Beverly Hills Cop is still superlative action comedy. Murphy was such a breath of fresh air in 1984, a magnetic presence made for the silver screen, his transition to believable action star one of the smoothest the industry has ever witnessed. A Detroit smart ass in the midst of an affluent Beverly Hills is a simple yet inspired concept that plays directly to Murphy’s strengths, but it was still an incredible achievement from a relative silver screen rookie, and arguably the defining role of his entire Hollywood run. The film may fall short of masterwork status, but the margins are slim. In fact, you’d be hard-pressed to find a mainstream action vehicle as fun as this, or as influential. The characters and camaraderie are a joy to behold, and the film has such energy. It has a joyous vibe, a timeless feelgood quality that outweighs all notions of outmoded themes and attitudes. Every time the credits roll it reminds me of summer.

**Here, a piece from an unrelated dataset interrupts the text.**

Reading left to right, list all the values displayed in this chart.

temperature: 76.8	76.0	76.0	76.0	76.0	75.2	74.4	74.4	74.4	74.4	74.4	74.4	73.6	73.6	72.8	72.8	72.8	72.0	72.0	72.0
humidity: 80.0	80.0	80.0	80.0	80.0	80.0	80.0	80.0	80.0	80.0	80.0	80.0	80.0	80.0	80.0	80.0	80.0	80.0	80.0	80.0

Most importantly, Beverly Hills Cop forged one of the most memorable mainstream characters of the action genre, one whose cultural importance and impact on mainstream Hollywood cannot be underestimated. Time may have passed the movie by in some respects, but for a generation of budding African-American actors Beverly Hills Cop is a landmark film, a banana in the tailpipe for the Hollywood status quo, and arguably the most significant action movie of its era.